In operation, during the first portion of the switching cycle, as flux is 
stored in the main transformer's core for subsequent conversion into 
current in the flyback mode, secondary winding, it is also coupled 
directly into each of the first and second auxiliary secondary windings. 
The actual voltage produced by these auxiliary secondary windings is 
defined in accordance with the turns ratio coupled to the primary winding. 
The output voltage produced by each of the auxiliary secondary windings 
will remain at a prescribed constant value (e.g., 12V), irrespective of 
the voltage produced by the transformer's flyback secondary winding, in 
accordance with the value established by the current detector circuit to 
maintain a constant current flow via the two-wire path to the remote load. 
Voltage pulses produced by the secondary auxiliary windings will be 
transformer ratio-coupled to the primary voltage, and can therefore be 
controlled to the correct amplitude by properly setting the turns ratios 
of the transformer's windings. The widths of these pulses will be 
controlled by the amount of constant current power delivered from the 
secondary flyback winding over the telecommunication link to the remote 
load. The pulse trains produced by a respective secondary auxiliary 
winding will be a series of pulses having a prescribed amplitude and width 
having an average value controlled by load conditions. Capacitors 
downstream of rectifier diodes are large relative to the loading of the 
auxiliary secondary windings, so that the auxiliary secondary windings 
operate in a peak hold mode and are not sensitive to pulse width.

→ Stated exercise
Answer these from the passage on the flyback transformer's auxiliary windings:
(a) What defines the actual voltage the auxiliary secondary windings produce?
(b) What controls the widths of the voltage pulses?
(c) In what mode do the auxiliary secondary windings operate, given the size of the capacitors downstream of the rectifier diodes?

→ Raw data
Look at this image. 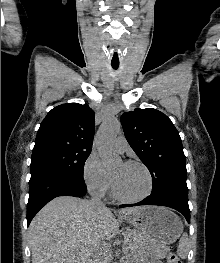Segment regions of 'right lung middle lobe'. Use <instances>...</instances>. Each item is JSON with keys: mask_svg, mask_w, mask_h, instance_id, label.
Masks as SVG:
<instances>
[{"mask_svg": "<svg viewBox=\"0 0 220 263\" xmlns=\"http://www.w3.org/2000/svg\"><path fill=\"white\" fill-rule=\"evenodd\" d=\"M90 149L82 148H49L33 152L31 170L48 168L83 178V167L90 155Z\"/></svg>", "mask_w": 220, "mask_h": 263, "instance_id": "dd1d6c3e", "label": "right lung middle lobe"}]
</instances>
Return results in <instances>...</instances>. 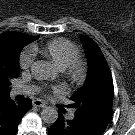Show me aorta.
I'll list each match as a JSON object with an SVG mask.
<instances>
[{"mask_svg":"<svg viewBox=\"0 0 135 135\" xmlns=\"http://www.w3.org/2000/svg\"><path fill=\"white\" fill-rule=\"evenodd\" d=\"M31 72L36 80H48L56 76L52 65L42 60L33 63ZM41 118L47 124H54L58 119V111L54 107H45L41 112Z\"/></svg>","mask_w":135,"mask_h":135,"instance_id":"obj_1","label":"aorta"}]
</instances>
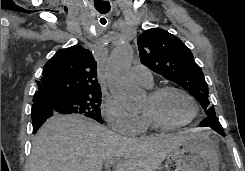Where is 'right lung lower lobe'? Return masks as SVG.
Returning a JSON list of instances; mask_svg holds the SVG:
<instances>
[{"mask_svg": "<svg viewBox=\"0 0 245 171\" xmlns=\"http://www.w3.org/2000/svg\"><path fill=\"white\" fill-rule=\"evenodd\" d=\"M59 114L45 102H36L32 106L33 133L50 117Z\"/></svg>", "mask_w": 245, "mask_h": 171, "instance_id": "right-lung-lower-lobe-1", "label": "right lung lower lobe"}]
</instances>
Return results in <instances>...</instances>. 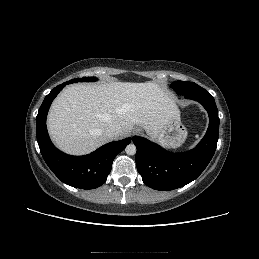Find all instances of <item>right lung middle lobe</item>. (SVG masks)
<instances>
[{"label": "right lung middle lobe", "instance_id": "1", "mask_svg": "<svg viewBox=\"0 0 259 259\" xmlns=\"http://www.w3.org/2000/svg\"><path fill=\"white\" fill-rule=\"evenodd\" d=\"M95 80H96L95 77H83V78L72 79V80H70L68 82L71 84V83L83 82V81H85V82H93Z\"/></svg>", "mask_w": 259, "mask_h": 259}]
</instances>
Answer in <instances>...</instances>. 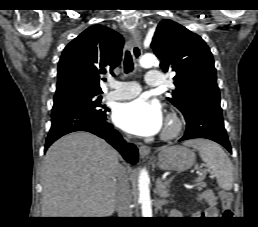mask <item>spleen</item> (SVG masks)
I'll use <instances>...</instances> for the list:
<instances>
[{
	"label": "spleen",
	"mask_w": 258,
	"mask_h": 227,
	"mask_svg": "<svg viewBox=\"0 0 258 227\" xmlns=\"http://www.w3.org/2000/svg\"><path fill=\"white\" fill-rule=\"evenodd\" d=\"M199 151L201 159L216 176L218 186L223 190L233 187V166L220 145L207 139H192L183 143Z\"/></svg>",
	"instance_id": "3e777b00"
}]
</instances>
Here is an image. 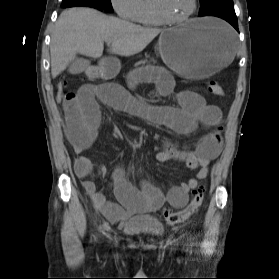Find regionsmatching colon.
<instances>
[{
	"mask_svg": "<svg viewBox=\"0 0 279 279\" xmlns=\"http://www.w3.org/2000/svg\"><path fill=\"white\" fill-rule=\"evenodd\" d=\"M207 91L214 95L223 94L222 87L216 82L209 83L207 85ZM67 93V82L65 80L59 81L56 87L57 99L62 102L63 99L66 97ZM204 194V187L198 186L193 190L191 200L185 208H183L182 210L166 209L164 211V217L167 223L175 225L188 220L200 208L203 202Z\"/></svg>",
	"mask_w": 279,
	"mask_h": 279,
	"instance_id": "obj_1",
	"label": "colon"
}]
</instances>
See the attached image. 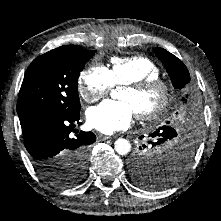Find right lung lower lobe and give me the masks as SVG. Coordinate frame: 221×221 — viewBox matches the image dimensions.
Returning <instances> with one entry per match:
<instances>
[{
    "mask_svg": "<svg viewBox=\"0 0 221 221\" xmlns=\"http://www.w3.org/2000/svg\"><path fill=\"white\" fill-rule=\"evenodd\" d=\"M80 112V111H79ZM79 112L67 114L52 109H38L19 117L25 147L36 170L41 173L59 164L66 153L89 147L96 140L92 132L81 131L75 137Z\"/></svg>",
    "mask_w": 221,
    "mask_h": 221,
    "instance_id": "obj_1",
    "label": "right lung lower lobe"
}]
</instances>
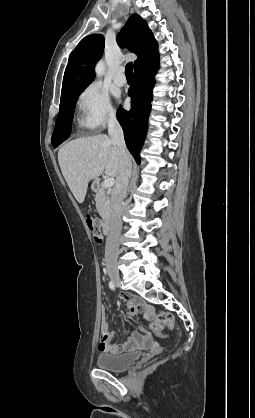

→ Full answer
(a) The turns ratio coupled to the primary winding.
(b) The amount of constant current power delivered from the secondary flyback winding over the telecommunication link to the remote load.
(c) A peak hold mode, which makes them insensitive to pulse width.